Kiva: I do, I’ve been gaining speed as a comedian, much more slowly since it’s a secondary interest, and because it’ll become a lot more feasible after I turn 21.
The Come Up: Do you have plans on releasing any music in the future?
Kiva: My goal for 2018 is to have an album by 2019.
The Come Up: What topics or subjects inspire your music?
Kiva: Heartbreak, self-doubt, desire. I like to take things that have happened to me and stitch them together with the thread of the common, cliché singer-songwriter themes.
The Come Up: Your musical style reminds me of Alabama Shakes, Hiatus Kaiyote, Hozier, and other soulful musicians who carry their music with raw, emotionally potent vocals and lyrics.
Kiva: Damn, thank you. Each of those artists are big influences.
The Come Up: What do you regularly listen to (or watch) that inspires your songwriting/composition?

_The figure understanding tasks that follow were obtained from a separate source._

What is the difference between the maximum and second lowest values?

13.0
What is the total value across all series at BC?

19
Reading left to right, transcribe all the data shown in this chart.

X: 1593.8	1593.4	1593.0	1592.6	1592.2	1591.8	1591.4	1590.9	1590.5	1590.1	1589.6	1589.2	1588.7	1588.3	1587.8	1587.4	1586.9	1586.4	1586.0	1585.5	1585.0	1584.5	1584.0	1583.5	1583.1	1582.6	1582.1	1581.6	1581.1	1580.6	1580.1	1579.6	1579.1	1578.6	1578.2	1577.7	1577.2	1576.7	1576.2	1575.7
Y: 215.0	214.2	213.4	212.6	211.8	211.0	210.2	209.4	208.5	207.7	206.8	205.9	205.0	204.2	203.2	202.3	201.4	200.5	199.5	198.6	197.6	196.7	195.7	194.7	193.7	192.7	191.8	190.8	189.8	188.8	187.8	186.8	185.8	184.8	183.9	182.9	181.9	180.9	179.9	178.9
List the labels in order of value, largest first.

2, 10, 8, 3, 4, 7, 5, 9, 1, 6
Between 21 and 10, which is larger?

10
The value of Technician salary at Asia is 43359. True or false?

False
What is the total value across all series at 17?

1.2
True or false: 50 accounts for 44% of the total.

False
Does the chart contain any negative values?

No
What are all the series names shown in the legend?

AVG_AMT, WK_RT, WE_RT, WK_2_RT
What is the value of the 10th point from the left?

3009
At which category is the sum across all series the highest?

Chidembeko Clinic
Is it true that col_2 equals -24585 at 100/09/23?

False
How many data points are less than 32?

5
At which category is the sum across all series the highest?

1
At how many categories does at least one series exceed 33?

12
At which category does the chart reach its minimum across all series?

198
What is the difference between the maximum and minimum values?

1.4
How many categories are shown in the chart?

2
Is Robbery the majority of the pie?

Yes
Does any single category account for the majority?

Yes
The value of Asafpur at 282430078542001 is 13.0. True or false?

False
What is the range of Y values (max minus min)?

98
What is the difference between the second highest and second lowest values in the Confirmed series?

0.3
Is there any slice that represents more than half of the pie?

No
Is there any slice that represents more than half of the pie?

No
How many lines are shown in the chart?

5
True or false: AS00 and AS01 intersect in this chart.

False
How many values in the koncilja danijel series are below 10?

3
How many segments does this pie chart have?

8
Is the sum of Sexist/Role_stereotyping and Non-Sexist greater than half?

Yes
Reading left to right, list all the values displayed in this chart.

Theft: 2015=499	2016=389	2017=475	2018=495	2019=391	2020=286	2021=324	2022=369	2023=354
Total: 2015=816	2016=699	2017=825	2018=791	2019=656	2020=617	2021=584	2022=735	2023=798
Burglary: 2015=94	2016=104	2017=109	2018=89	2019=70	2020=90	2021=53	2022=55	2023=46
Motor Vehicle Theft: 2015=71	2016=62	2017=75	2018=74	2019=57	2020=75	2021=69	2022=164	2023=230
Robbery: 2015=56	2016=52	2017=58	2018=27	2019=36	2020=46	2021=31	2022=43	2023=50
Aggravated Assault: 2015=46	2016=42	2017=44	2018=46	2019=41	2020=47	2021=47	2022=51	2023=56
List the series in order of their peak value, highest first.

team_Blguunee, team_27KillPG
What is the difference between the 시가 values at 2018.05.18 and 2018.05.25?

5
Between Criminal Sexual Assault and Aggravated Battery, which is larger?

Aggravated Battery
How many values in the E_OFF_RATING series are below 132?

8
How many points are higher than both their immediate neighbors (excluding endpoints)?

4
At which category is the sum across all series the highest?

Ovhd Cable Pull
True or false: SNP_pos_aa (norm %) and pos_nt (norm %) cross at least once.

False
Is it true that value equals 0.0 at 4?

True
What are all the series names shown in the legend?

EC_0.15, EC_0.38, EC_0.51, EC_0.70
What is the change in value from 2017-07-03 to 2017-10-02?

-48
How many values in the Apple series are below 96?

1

Kiva: I read poetry, share stories by the campfire, and search for new music to cover to update my “toolbox” for writing my own songs. I’m mostly inspired by my own feelings and personal events, so I might watch a home video, have a little cry if I need to, and then start trying to pen something together.
The Come Up: I hated when people ask this question when I was a student. I still get this question and I still hate being asked it. So I’m going to ask you this question.
Kiva: I’m ready.
The Come Up: Okay fast forward to your senior year. You earn your degree. An engineering degree from one of the top schools in the country. Where do you go from there?
Kiva: I’m still considering moving to Ireland and working on music and film there, I just applied to a consulting accelerator, I might try to challenge Jeff Bezos for the throne in hand-to-hand combat over a waterfall. It’s really just about wherever the opportunities open up first.
The Come Up: You’re definitely an inspiration to me for your dedication to your studies and your many creative projects. What message do you have for young artists like yourself?
Kiva: First of all, thank you. In means a lot to me to know I inspire you, I can’t thank you enough for your support and for putting me on. Like I said earlier, part why I do this is because amazing, wonderful folks like you believe in me. To the young artists: never forget where you came from, practice humility, especially because you are asking to take up space, and use your singular, unique voice because it is your most abundant resource and simultaneously the most valuable.
The Come Up: Any advice for other artists who are also students?
Kiva: Do what you just to stay sane and to keep close to the whetstone, but don’t drop out. You’ve come too far to only come this far.
Kiva will be performing tonight at The Come Up 2: Electric Boogaloo tonight March 2nd at Uproar Brewing at 9pm. You can catch her at open local mics in the Bay Area.
As always, all photography was done by the enigmatic Leopoldo Macaya.